Saturday, January 18, 2020
The IRS Tried To Crack Down On Rich People Using An 'Abusive' Tax Deduction. It Hasn’t Gone So Well.
ProPublica, The IRS Tried to Crack Down on Rich People Using an “Abusive” Tax Deduction. It Hasn’t Gone So Well.:
In March 2019, the IRS added a scheme to its annual “Dirty Dozen” list of “the worst of the worst tax scams.” That same scheme was targeted, just weeks earlier, when the U.S. Department of Justice filed a fraud lawsuit against a handful of promoters allegedly responsible for generating more than $2 billion in improper tax write-offs. And the Senate Finance Committee has been investigating that very same racket, recently demanding thousands of pages of documents from six promoters. Lawmakers from both parties have introduced legislation to halt the same practice.
The scheme they’re all trying to kill is what’s called a “syndicated conservation easement,” which the IRS calls “abusive” and says has resulted in bogus deductions for the rich that have cost the U.S. Treasury billions in revenues.
A conservation easement, in its original, legitimate form, is granted when a landowner permanently protects pristine land from development. In that scenario, the public enjoys the benefit of undeveloped land and the taxpayer gets a charitable deduction. By contrast, the syndicated form, created and packaged by profit-seeking middlemen known as “promoters,” involves buying up land, finding an appraiser willing to declare that it has huge development value and thus is worth many times the purchase price, then selling stakes in the deal to wealthy investors who extract tax deductions that are often five or more times what they put in. (ProPublica investigated syndicated easements in the 2017 article “The Billion-Dollar Loophole.”)
But the multifront crackdown seems to be having, at best, a limited effect. There were signs that the pace of syndicated deals has eased, according to an IRS letter to Congress in July 2018 that cited incomplete data; that’s the most recent official statement from the agency, which declined to comment for this article. And some entities doing syndicated projects have seen their business drop or have even left the field. But IRS commissioner Chuck Rettig offered a different picture to the Senate Finance Committee this spring. “Syndicated transactions have absolutely not declined,” he testified. “They’re still there.”
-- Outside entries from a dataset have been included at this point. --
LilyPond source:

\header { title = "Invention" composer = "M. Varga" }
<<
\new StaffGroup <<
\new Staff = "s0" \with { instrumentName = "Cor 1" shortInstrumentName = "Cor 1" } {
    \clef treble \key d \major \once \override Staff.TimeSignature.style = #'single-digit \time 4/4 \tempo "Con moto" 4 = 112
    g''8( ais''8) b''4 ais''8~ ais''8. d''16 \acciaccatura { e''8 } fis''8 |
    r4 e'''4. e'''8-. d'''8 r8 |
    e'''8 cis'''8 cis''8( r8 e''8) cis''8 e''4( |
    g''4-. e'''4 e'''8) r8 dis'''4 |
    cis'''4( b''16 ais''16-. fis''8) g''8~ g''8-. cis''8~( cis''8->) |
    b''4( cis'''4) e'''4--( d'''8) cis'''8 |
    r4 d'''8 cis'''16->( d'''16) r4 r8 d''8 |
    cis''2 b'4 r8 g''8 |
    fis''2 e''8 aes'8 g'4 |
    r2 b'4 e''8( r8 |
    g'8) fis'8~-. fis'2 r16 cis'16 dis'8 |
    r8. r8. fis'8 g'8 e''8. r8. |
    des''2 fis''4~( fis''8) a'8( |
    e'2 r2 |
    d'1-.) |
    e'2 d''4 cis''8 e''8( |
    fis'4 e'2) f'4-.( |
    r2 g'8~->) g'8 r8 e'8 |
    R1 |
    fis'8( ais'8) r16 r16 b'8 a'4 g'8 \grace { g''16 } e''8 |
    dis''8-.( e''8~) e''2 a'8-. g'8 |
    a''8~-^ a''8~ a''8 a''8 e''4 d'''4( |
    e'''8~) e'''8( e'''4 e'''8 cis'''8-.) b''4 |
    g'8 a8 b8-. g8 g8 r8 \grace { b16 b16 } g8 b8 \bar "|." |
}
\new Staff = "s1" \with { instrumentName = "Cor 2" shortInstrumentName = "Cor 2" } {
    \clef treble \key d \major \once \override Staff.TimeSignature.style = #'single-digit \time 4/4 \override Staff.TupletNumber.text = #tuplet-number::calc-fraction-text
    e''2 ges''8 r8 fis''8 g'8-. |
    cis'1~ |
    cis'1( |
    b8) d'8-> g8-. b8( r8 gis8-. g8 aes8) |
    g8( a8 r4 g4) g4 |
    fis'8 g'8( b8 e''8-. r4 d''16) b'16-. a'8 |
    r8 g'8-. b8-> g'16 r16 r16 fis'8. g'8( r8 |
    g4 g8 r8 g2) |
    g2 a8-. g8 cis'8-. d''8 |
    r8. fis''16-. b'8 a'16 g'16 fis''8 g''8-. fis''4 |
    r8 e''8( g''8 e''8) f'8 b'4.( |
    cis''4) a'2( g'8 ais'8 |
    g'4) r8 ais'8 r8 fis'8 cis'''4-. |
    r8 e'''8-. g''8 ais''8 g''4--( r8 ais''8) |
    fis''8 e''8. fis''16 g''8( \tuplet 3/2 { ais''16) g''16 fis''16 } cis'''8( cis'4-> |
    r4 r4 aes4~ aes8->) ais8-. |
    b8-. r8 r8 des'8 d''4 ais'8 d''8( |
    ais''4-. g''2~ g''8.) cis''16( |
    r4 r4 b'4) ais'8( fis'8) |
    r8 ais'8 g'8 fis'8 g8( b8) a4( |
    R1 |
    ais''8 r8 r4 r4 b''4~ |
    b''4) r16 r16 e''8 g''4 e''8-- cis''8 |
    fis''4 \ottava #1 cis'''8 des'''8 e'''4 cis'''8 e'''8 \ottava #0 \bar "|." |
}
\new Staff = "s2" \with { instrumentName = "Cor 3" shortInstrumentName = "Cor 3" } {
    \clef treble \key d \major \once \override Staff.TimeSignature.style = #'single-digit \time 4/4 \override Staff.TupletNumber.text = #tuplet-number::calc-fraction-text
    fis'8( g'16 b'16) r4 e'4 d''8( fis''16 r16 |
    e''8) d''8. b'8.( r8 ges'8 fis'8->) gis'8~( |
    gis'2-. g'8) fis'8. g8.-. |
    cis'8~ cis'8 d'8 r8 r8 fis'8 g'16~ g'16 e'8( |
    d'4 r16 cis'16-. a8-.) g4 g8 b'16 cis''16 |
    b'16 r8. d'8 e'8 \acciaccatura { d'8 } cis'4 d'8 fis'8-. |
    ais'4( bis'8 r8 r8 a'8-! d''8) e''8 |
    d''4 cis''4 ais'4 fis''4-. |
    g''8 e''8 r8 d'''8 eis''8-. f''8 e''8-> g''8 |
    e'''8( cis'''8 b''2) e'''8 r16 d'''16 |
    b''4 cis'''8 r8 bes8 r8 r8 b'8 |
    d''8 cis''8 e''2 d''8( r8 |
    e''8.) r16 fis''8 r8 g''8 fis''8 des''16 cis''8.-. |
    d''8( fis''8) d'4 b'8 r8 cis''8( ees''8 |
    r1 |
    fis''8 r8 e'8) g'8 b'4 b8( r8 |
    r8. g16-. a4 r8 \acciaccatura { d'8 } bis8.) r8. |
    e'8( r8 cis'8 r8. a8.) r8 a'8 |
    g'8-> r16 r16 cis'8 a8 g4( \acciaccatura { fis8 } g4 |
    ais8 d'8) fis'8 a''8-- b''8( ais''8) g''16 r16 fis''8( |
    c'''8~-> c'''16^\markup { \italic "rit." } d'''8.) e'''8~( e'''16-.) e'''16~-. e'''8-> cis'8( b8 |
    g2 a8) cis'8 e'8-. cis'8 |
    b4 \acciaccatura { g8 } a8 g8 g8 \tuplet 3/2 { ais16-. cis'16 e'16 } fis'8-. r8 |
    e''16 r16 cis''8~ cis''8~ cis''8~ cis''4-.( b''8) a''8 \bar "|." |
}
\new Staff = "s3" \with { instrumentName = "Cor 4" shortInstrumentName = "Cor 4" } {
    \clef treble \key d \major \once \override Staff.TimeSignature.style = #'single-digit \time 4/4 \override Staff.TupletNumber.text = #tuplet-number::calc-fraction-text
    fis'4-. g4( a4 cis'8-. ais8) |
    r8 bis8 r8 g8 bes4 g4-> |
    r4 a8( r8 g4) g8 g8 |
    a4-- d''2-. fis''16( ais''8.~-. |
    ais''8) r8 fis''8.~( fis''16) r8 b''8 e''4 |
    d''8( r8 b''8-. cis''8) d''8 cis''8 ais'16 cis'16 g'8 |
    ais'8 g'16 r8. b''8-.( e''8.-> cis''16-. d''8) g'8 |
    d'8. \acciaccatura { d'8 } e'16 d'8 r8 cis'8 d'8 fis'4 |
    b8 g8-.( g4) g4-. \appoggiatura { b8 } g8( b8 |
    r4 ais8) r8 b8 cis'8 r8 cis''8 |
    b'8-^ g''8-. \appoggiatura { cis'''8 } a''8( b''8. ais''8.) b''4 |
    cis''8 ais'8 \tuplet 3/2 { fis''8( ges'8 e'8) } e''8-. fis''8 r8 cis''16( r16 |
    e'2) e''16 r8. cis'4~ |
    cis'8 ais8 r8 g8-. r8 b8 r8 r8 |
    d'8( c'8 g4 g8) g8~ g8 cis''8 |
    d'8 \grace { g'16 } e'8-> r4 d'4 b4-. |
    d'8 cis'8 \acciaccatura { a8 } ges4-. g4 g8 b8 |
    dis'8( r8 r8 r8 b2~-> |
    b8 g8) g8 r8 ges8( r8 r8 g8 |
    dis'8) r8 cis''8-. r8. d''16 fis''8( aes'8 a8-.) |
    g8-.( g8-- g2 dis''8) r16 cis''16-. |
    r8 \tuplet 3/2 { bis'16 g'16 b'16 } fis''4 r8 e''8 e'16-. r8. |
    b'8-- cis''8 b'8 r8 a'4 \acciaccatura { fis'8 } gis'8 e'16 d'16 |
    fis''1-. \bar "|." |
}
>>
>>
In November, Rettig announced an escalation — including the launch of criminal investigations — in the agency’s attempts to stymie syndicated easements. “We will not stop in our pursuit of everyone involved in the creation, marketing, promotion and wrongful acquisition of artificial, highly inflated deductions based on these aggressive transactions,” he said in a statement at the time. Three IRS divisions are now conducting coordinated examinations of syndication deals after identifying 125 “high-risk cases,” and outside contractors have been hired to assist with the investigative load. More than 80 tax court cases are now pending against partnerships that used the syndicated easement deduction.
The imperviousness of the scam’s promoters and investors has left tax experts flummoxed. ...
[B]ipartisan congressional sponsors have, for the past three years, proposed legislation that would kill most syndications by limiting their profitability. It would bar deductions that exceed two and a half times the investment for any easement partnership that owned the land for less than three years.
In July, Congress’ Joint Committee on Taxation projected that passage of the latest incarnation, the “Charitable Conservation Easement Program Integrity Act of 2019,” would, if enacted, produce $7.1 billion in additional tax revenue through 2021. The bill has yet to get out of committee.
https://taxprof.typepad.com/taxprof_blog/2020/01/the-irs-tried-to-crack-down-on-rich-people-using-an-abusive-tax-deduction-it-hasnt-gone-so-well.html
Nice to see our government zealously addressing big-money challenges!
But I learned in law school that genteel individualized advice can be at least as questionable as ostentatious (and thereby somewhat egalitarian) publicity. For instance, to name our Family Limited Partnerships "so-and-so Associates" instead, and that it was natural to not be able to find out about putting a straddle in two GRATs - an "aggressive" "bipolar GRAT" to those in the know - online.